Na sequência, Rosineide fez perguntas para que a filha respondesse balançando a cabeça se sim ou não, até chegar ao nome do médico estuprador e também na dimensão das violações. Pensou em pedir a remoção de Rafaella mas sua condição era tão grave que temia que a filha não resistisse. Ao mesmo tempo, tinha medo de denunciar e a jovem sofrer retaliações no leito de UTI, afinal, ela não podia estar protegendo Rafaella em sua ausência.

O ambiente hospitalar, em vez de acolher, cuidar e proteger a estudante a expôs à violência. É uma situação profundamente dolorosa para as três mulheres. Toda mãe sabe o quanto dói não poder proteger seu filho.

Rafaella foi vítima de "estupro de vulnerável", crime previsto no Código Penal em seu artigo 217, que determina pena de reclusão de 8 a 15 anos para quem "praticar conjunção carnal ou outro ato libidinoso" com alguém que, "por enfermidade ou deficiência mental, não tem o necessário discernimento para a prática do ato, ou que, por qualquer outra causa, não pode oferecer resistência". Dias depois do crime, Rafaella não resistiu e morreu. Rosineide foi atrás da Justiça. Procurou o Ministério Público em 2019, mas até o momento não teve retorno.

"A minha mãe nem queria que eu desse entrada nessas coisas", afirma Rosineide. "Ela disse para eu deixar isso para lá. Que aqui na Terra não tem justiça. Que as pessoas que podem mais e têm dinheiro fazem o que quer e a gente não pode fazer nada. Então, ela não crê na Justiça."

Dá para entender a descrença de dona Radineide. Nesses seus 75 anos de vida, nada lhe garantiu acesso aos direitos da mulher. O caso está sendo investigado, mas o médico estuprador continua trabalhando na unidade.

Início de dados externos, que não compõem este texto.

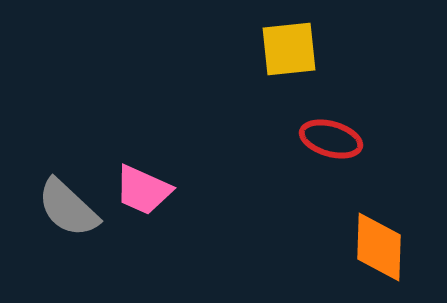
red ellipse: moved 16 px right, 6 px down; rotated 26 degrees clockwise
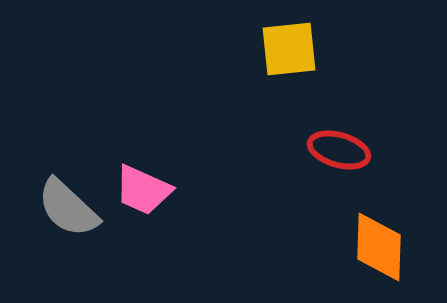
red ellipse: moved 8 px right, 11 px down
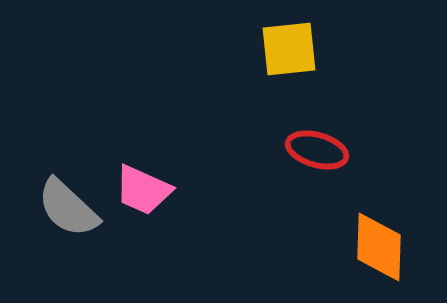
red ellipse: moved 22 px left
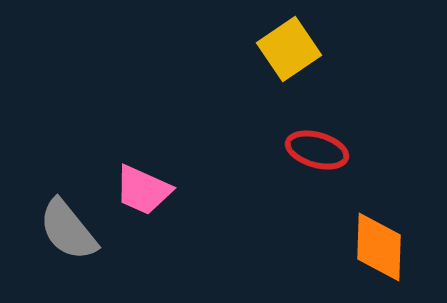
yellow square: rotated 28 degrees counterclockwise
gray semicircle: moved 22 px down; rotated 8 degrees clockwise
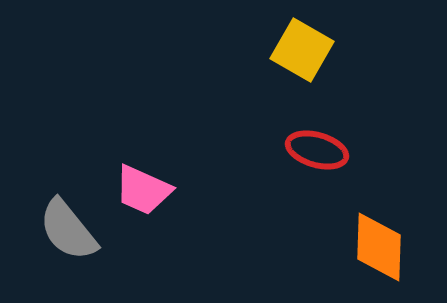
yellow square: moved 13 px right, 1 px down; rotated 26 degrees counterclockwise
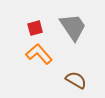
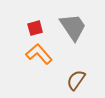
brown semicircle: rotated 85 degrees counterclockwise
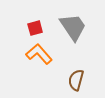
brown semicircle: rotated 20 degrees counterclockwise
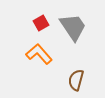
red square: moved 6 px right, 5 px up; rotated 14 degrees counterclockwise
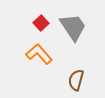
red square: rotated 14 degrees counterclockwise
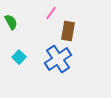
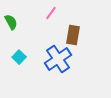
brown rectangle: moved 5 px right, 4 px down
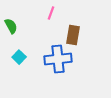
pink line: rotated 16 degrees counterclockwise
green semicircle: moved 4 px down
blue cross: rotated 28 degrees clockwise
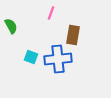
cyan square: moved 12 px right; rotated 24 degrees counterclockwise
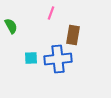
cyan square: moved 1 px down; rotated 24 degrees counterclockwise
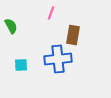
cyan square: moved 10 px left, 7 px down
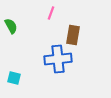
cyan square: moved 7 px left, 13 px down; rotated 16 degrees clockwise
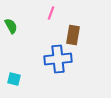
cyan square: moved 1 px down
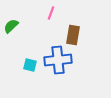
green semicircle: rotated 105 degrees counterclockwise
blue cross: moved 1 px down
cyan square: moved 16 px right, 14 px up
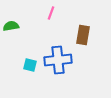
green semicircle: rotated 35 degrees clockwise
brown rectangle: moved 10 px right
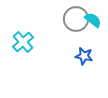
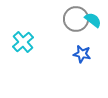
blue star: moved 2 px left, 2 px up
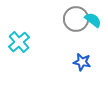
cyan cross: moved 4 px left
blue star: moved 8 px down
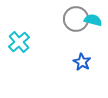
cyan semicircle: rotated 24 degrees counterclockwise
blue star: rotated 18 degrees clockwise
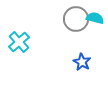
cyan semicircle: moved 2 px right, 2 px up
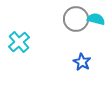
cyan semicircle: moved 1 px right, 1 px down
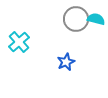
blue star: moved 16 px left; rotated 18 degrees clockwise
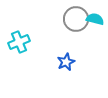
cyan semicircle: moved 1 px left
cyan cross: rotated 20 degrees clockwise
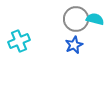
cyan cross: moved 1 px up
blue star: moved 8 px right, 17 px up
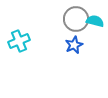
cyan semicircle: moved 2 px down
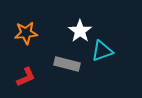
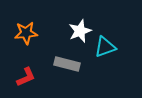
white star: rotated 15 degrees clockwise
cyan triangle: moved 3 px right, 4 px up
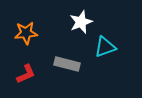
white star: moved 1 px right, 9 px up
red L-shape: moved 3 px up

O hospital levou dois anos para apurar e diz que só afastará o profissional quando concluída a investigação.

"Em se constatada a infração/violência, a unidade irá adotar todas as providências cabíveis, que pode ser o afastamento ou desligamento de profissionais". Afastamento?

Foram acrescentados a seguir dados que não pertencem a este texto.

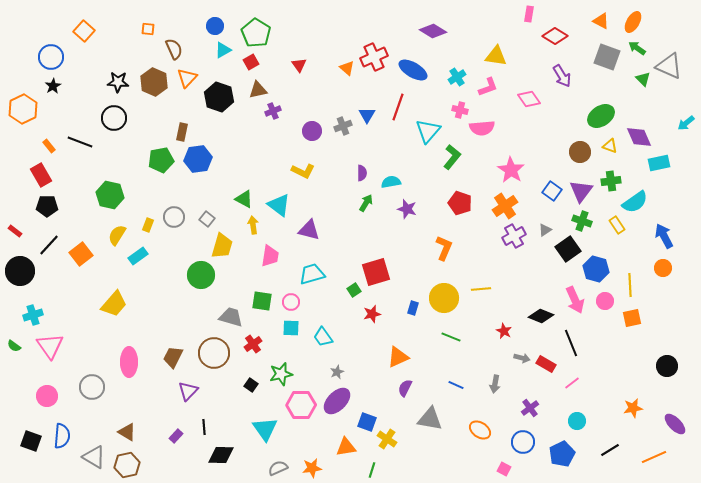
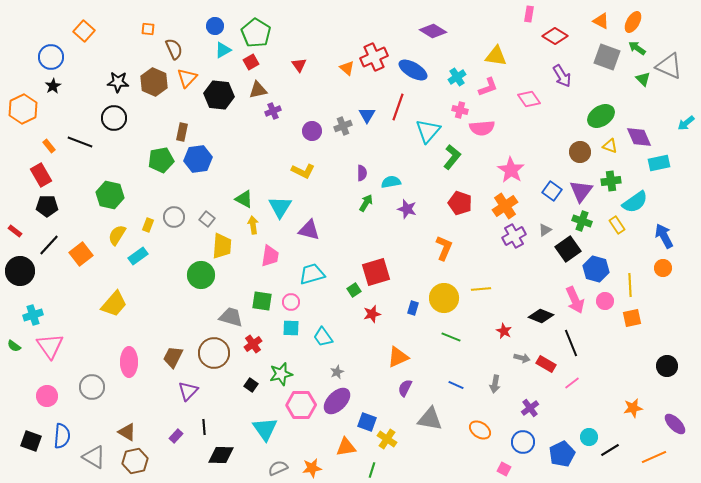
black hexagon at (219, 97): moved 2 px up; rotated 12 degrees counterclockwise
cyan triangle at (279, 205): moved 1 px right, 2 px down; rotated 25 degrees clockwise
yellow trapezoid at (222, 246): rotated 12 degrees counterclockwise
cyan circle at (577, 421): moved 12 px right, 16 px down
brown hexagon at (127, 465): moved 8 px right, 4 px up
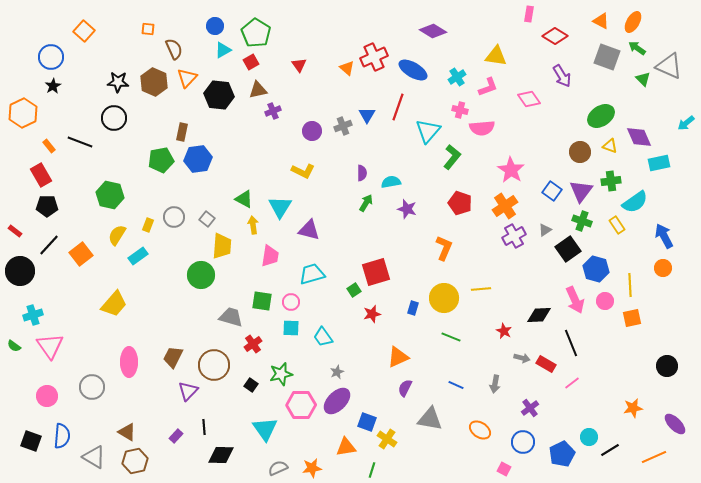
orange hexagon at (23, 109): moved 4 px down
black diamond at (541, 316): moved 2 px left, 1 px up; rotated 25 degrees counterclockwise
brown circle at (214, 353): moved 12 px down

É chocante como se tolera e se naturaliza a violência contra uma mulher em estado grave, incapaz de se defender. Quem deve se responsabilizar pela sobreposição de dores a que esse hospital submete as pessoas é o Governo do Estado de São Paulo, responsável pelo Hospital Geral de Vila Nova Cachoeirinha.

A reportagem de Universa contabilizou 82 boletins de ocorrência semelhantes de denúncia de estupro em hospitais entre 2018 e outubro de 2020, 22 em unidades particulares e 21 em locais geridos pelos governos estadual e municipal, situação agravada na pandemia.

Estamos lidando com um problema ao mesmo tempo cultural, porque tolera situações como essas, e também de falha na rede de defesa dos direitos da mulher. É preciso ao mesmo tempo trabalhar na prevenção, no âmbito escolar, desde cedo, e na repressão a esses crimes sexuais.

Não dá para dizer que a avó de Rafaella esteja equivocada. Mas quanto menos denunciamos as violações que testemunhamos, pior é. Por isso, o empenho de Rosineide vale a pena. A ela devemos juntar todo o nosso apoio e solidariedade, incluindo os homens. A responsabilidade é de todos nós.